-- Opening Marker --

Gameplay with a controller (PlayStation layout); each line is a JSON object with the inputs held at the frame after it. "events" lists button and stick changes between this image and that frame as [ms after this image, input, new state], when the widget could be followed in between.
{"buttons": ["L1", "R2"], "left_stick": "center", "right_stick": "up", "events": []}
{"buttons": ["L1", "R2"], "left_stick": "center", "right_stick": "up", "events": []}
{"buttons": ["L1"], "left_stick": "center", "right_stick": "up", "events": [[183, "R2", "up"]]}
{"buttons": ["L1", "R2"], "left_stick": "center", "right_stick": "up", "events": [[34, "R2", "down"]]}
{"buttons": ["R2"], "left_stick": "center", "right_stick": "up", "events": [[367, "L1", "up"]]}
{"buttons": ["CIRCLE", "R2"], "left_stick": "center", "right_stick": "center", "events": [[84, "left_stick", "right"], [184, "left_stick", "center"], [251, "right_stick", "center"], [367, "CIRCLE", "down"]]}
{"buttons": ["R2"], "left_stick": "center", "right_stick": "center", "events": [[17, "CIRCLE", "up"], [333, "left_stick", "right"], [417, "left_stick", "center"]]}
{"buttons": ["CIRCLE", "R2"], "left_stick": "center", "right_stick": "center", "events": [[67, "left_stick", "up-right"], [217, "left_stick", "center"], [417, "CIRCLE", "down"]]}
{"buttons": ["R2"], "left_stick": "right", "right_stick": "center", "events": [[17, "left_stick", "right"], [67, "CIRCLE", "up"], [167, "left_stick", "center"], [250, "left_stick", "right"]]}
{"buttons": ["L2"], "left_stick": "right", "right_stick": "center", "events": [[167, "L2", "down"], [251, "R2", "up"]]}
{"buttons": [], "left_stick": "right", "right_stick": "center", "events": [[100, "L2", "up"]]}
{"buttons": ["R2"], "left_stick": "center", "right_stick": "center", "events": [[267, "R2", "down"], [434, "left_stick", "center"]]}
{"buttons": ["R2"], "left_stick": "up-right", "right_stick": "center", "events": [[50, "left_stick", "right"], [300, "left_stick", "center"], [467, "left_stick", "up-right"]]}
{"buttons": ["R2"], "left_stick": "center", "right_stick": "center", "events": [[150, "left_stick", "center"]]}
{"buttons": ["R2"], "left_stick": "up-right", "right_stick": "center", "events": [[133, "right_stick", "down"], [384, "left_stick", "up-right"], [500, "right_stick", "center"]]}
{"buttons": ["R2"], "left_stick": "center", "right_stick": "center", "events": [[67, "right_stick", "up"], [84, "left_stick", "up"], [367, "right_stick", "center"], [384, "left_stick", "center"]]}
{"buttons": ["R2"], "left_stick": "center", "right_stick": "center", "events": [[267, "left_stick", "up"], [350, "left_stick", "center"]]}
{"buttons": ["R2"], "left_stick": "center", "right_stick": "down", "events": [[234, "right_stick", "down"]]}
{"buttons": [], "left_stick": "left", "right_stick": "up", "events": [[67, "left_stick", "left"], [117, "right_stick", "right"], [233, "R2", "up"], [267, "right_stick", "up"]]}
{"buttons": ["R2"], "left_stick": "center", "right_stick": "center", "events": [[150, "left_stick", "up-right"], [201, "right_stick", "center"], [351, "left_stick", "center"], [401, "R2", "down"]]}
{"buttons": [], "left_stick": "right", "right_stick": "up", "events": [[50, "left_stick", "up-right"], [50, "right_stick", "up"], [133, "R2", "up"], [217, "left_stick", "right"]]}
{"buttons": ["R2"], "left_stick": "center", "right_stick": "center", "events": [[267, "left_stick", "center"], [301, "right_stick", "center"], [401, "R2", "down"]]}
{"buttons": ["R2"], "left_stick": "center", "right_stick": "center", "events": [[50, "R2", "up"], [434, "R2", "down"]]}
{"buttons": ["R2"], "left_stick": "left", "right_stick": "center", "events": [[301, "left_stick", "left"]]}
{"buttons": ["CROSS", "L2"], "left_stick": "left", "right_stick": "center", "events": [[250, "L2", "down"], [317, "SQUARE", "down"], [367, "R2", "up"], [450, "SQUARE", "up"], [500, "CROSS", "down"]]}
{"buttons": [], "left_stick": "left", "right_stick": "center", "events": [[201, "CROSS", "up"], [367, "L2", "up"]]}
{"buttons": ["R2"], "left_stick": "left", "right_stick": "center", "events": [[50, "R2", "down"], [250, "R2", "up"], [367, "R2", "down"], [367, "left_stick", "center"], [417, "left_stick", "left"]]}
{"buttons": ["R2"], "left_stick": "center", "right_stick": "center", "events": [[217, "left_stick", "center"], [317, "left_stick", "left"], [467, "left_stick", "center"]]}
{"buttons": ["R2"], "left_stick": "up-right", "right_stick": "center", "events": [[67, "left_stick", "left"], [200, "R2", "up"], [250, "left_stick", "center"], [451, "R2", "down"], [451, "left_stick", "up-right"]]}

-- Closing Marker --

Directions: Repeat the records above exactly, from the first line to the last.

Response area:
Gameplay with a controller (PlayStation layout); each line is a JSON object with the inputs held at the frame after it. "events" lists button and stick changes between this image and that frame as [ms after this image, input, new state], when the widget could be followed in between.
{"buttons": ["L1", "R2"], "left_stick": "center", "right_stick": "up", "events": []}
{"buttons": ["L1", "R2"], "left_stick": "center", "right_stick": "up", "events": []}
{"buttons": ["L1"], "left_stick": "center", "right_stick": "up", "events": [[183, "R2", "up"]]}
{"buttons": ["L1", "R2"], "left_stick": "center", "right_stick": "up", "events": [[34, "R2", "down"]]}
{"buttons": ["R2"], "left_stick": "center", "right_stick": "up", "events": [[367, "L1", "up"]]}
{"buttons": ["CIRCLE", "R2"], "left_stick": "center", "right_stick": "center", "events": [[84, "left_stick", "right"], [184, "left_stick", "center"], [251, "right_stick", "center"], [367, "CIRCLE", "down"]]}
{"buttons": ["R2"], "left_stick": "center", "right_stick": "center", "events": [[17, "CIRCLE", "up"], [333, "left_stick", "right"], [417, "left_stick", "center"]]}
{"buttons": ["CIRCLE", "R2"], "left_stick": "center", "right_stick": "center", "events": [[67, "left_stick", "up-right"], [217, "left_stick", "center"], [417, "CIRCLE", "down"]]}
{"buttons": ["R2"], "left_stick": "right", "right_stick": "center", "events": [[17, "left_stick", "right"], [67, "CIRCLE", "up"], [167, "left_stick", "center"], [250, "left_stick", "right"]]}
{"buttons": ["L2"], "left_stick": "right", "right_stick": "center", "events": [[167, "L2", "down"], [251, "R2", "up"]]}
{"buttons": [], "left_stick": "right", "right_stick": "center", "events": [[100, "L2", "up"]]}
{"buttons": ["R2"], "left_stick": "center", "right_stick": "center", "events": [[267, "R2", "down"], [434, "left_stick", "center"]]}
{"buttons": ["R2"], "left_stick": "up-right", "right_stick": "center", "events": [[50, "left_stick", "right"], [300, "left_stick", "center"], [467, "left_stick", "up-right"]]}
{"buttons": ["R2"], "left_stick": "center", "right_stick": "center", "events": [[150, "left_stick", "center"]]}
{"buttons": ["R2"], "left_stick": "up-right", "right_stick": "center", "events": [[133, "right_stick", "down"], [384, "left_stick", "up-right"], [500, "right_stick", "center"]]}
{"buttons": ["R2"], "left_stick": "center", "right_stick": "center", "events": [[67, "right_stick", "up"], [84, "left_stick", "up"], [367, "right_stick", "center"], [384, "left_stick", "center"]]}
{"buttons": ["R2"], "left_stick": "center", "right_stick": "center", "events": [[267, "left_stick", "up"], [350, "left_stick", "center"]]}
{"buttons": ["R2"], "left_stick": "center", "right_stick": "down", "events": [[234, "right_stick", "down"]]}
{"buttons": [], "left_stick": "left", "right_stick": "up", "events": [[67, "left_stick", "left"], [117, "right_stick", "right"], [233, "R2", "up"], [267, "right_stick", "up"]]}
{"buttons": ["R2"], "left_stick": "center", "right_stick": "center", "events": [[150, "left_stick", "up-right"], [201, "right_stick", "center"], [351, "left_stick", "center"], [401, "R2", "down"]]}
{"buttons": [], "left_stick": "right", "right_stick": "up", "events": [[50, "left_stick", "up-right"], [50, "right_stick", "up"], [133, "R2", "up"], [217, "left_stick", "right"]]}
{"buttons": ["R2"], "left_stick": "center", "right_stick": "center", "events": [[267, "left_stick", "center"], [301, "right_stick", "center"], [401, "R2", "down"]]}
{"buttons": ["R2"], "left_stick": "center", "right_stick": "center", "events": [[50, "R2", "up"], [434, "R2", "down"]]}
{"buttons": ["R2"], "left_stick": "left", "right_stick": "center", "events": [[301, "left_stick", "left"]]}
{"buttons": ["CROSS", "L2"], "left_stick": "left", "right_stick": "center", "events": [[250, "L2", "down"], [317, "SQUARE", "down"], [367, "R2", "up"], [450, "SQUARE", "up"], [500, "CROSS", "down"]]}
{"buttons": [], "left_stick": "left", "right_stick": "center", "events": [[201, "CROSS", "up"], [367, "L2", "up"]]}
{"buttons": ["R2"], "left_stick": "left", "right_stick": "center", "events": [[50, "R2", "down"], [250, "R2", "up"], [367, "R2", "down"], [367, "left_stick", "center"], [417, "left_stick", "left"]]}
{"buttons": ["R2"], "left_stick": "center", "right_stick": "center", "events": [[217, "left_stick", "center"], [317, "left_stick", "left"], [467, "left_stick", "center"]]}
{"buttons": ["R2"], "left_stick": "up-right", "right_stick": "center", "events": [[67, "left_stick", "left"], [200, "R2", "up"], [250, "left_stick", "center"], [451, "R2", "down"], [451, "left_stick", "up-right"]]}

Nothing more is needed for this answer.